In our studies, we found that the LVD1 directly adjacent to the tumor (within 1 mm) showed a greater correlation with lymph node metastasis when compared with the second peritumoral region (LVD2), suggestive of a paracrine lymphangiogenic mechanism involving the malignant cells. Four known lymphangiogenic factors were studied in the cervical epithelium for their correlation to LVD and nodal metastasis. VEGFR-3 is expressed differentially by cervical epithelial cells. Whereas VEGFR-3 was found in both malignant and nonmalignant cells, expression of VEGFR-3 was negative or faint in normal nondysplastic cervical epithelium and unregulated in the highly dysplastic epitheliumas well as carcinoma. Although the role of epithelial expressed VEGFR-3 in lymph angiogenesis remains to be established, VEGFR-3 expression in neoplasia may play an important role in facilitating lymphatic dissemination of cervical cancer. Our study revealed a statistically significant correlation between VEGFR-3 expression from neoplastic cells and regional lymph node metastasis. This finding is consistent with findings in prostate cancer [27,28], both of which found VEGF-3 expression associated with more aggressive poorly differentiated tumors.

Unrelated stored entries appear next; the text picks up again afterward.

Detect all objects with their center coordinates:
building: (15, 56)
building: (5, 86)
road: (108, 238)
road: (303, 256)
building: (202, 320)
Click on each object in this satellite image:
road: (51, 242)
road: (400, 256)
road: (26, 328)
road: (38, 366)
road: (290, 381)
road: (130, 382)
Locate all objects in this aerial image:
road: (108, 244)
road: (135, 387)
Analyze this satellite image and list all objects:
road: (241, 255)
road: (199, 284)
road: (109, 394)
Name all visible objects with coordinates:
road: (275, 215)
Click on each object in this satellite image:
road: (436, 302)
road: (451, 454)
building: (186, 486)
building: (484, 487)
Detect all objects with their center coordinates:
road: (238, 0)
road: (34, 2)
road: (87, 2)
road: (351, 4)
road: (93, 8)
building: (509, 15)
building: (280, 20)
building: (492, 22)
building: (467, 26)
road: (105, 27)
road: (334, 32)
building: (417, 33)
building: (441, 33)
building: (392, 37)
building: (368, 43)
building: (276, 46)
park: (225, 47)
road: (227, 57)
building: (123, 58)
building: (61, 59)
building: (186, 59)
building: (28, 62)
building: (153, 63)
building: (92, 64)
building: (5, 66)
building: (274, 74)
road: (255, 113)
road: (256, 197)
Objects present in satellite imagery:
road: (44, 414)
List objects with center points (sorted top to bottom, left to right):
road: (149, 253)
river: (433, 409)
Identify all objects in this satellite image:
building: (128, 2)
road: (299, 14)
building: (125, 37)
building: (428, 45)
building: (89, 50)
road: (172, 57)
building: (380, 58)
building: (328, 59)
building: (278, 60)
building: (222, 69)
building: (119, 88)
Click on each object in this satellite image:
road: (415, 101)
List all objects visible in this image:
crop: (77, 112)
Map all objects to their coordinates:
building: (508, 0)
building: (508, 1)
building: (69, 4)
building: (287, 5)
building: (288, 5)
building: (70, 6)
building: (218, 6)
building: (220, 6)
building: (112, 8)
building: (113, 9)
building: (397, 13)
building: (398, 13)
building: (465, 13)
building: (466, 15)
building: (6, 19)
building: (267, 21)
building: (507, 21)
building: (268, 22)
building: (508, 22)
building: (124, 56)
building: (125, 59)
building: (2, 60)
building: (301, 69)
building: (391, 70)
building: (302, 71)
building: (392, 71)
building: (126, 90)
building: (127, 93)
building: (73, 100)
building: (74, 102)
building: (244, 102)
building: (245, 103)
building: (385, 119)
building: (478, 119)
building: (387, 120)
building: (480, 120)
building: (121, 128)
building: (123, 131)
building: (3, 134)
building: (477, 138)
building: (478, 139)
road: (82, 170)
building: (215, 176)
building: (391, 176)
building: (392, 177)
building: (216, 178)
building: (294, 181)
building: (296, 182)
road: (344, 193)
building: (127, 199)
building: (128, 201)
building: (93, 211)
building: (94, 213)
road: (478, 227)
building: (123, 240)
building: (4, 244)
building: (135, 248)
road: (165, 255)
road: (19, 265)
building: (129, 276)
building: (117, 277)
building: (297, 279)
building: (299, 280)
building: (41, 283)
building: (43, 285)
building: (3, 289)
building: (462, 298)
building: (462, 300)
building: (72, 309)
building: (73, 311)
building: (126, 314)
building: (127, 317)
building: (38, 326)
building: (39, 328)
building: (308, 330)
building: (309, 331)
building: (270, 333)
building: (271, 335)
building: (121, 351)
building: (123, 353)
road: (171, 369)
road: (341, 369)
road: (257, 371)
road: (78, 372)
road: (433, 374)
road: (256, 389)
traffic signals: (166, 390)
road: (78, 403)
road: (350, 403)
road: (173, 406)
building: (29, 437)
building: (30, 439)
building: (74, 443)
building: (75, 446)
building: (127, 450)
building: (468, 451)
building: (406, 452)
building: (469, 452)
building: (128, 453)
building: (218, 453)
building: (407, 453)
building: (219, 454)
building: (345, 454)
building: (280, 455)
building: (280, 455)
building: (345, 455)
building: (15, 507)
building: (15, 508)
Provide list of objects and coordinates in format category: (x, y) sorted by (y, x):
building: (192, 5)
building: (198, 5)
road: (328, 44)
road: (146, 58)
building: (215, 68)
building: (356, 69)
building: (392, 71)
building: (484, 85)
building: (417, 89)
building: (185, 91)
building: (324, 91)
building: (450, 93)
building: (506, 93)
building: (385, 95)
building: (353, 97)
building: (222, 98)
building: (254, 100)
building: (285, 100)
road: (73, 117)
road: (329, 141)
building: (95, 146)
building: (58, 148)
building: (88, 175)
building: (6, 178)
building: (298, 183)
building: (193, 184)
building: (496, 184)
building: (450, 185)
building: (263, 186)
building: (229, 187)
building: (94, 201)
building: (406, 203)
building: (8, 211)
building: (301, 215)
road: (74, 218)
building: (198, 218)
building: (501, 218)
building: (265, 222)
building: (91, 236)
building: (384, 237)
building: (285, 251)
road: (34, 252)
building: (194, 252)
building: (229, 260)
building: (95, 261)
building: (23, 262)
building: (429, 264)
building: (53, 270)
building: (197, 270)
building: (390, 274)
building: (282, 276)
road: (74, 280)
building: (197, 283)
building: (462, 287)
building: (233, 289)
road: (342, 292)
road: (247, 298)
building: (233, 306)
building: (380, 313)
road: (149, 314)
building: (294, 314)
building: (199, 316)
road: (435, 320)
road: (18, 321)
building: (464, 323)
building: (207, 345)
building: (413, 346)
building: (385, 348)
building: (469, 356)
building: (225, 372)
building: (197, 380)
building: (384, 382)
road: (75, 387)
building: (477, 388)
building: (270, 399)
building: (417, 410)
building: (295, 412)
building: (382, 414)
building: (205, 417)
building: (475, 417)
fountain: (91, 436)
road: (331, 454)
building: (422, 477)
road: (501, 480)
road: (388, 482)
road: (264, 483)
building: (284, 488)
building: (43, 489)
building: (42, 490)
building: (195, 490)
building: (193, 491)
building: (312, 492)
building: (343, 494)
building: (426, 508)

In conclusion, immunohistochemically confirmed peritumoral LSI predicts regional lymph node metastasis with an odds ratio of 15.91, significantly improving the utility of LSI to guide therapeutic decisions. Correlation of peritumoral LVD with nodal metastasis suggests a role for lymph angiogenesis in the metastatic phenotype and a tumor-modulated paracrine lymphangiogenic mechanism. Finally, up*-regulation of VEGFR-3 early in the carcinogenic process may indicate a more aggressive phenotype with a higher propensity for early lymphatic dissemination.
The authors thankNilufarKhatoon for technical support of this project.
There is no conflict of interest with any author or product used in this translational research study.